Brief >> Copy out each line below containing "niet".

The input >>
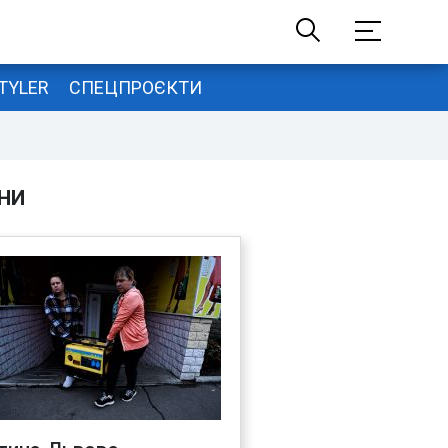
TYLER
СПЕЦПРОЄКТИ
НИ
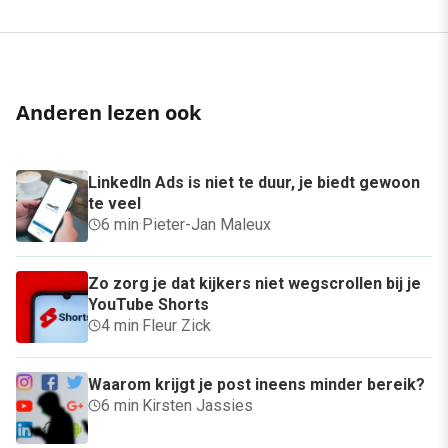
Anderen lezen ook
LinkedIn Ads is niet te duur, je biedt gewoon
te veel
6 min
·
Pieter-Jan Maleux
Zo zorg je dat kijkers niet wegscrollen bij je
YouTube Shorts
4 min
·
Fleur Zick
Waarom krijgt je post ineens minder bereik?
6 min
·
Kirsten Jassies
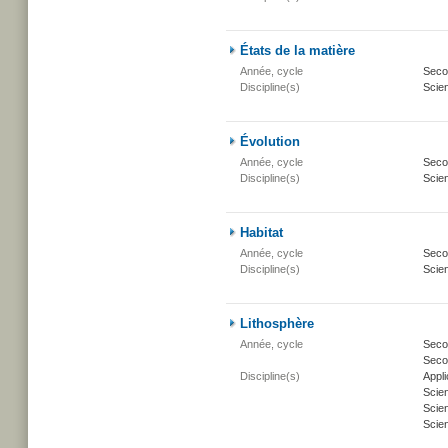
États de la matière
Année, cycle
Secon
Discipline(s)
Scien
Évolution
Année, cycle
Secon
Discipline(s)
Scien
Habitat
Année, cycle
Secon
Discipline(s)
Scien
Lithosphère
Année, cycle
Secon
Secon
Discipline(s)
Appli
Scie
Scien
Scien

Problem solution >>
LinkedIn Ads is niet te duur, je biedt gewoon
Zo zorg je dat kijkers niet wegscrollen bij je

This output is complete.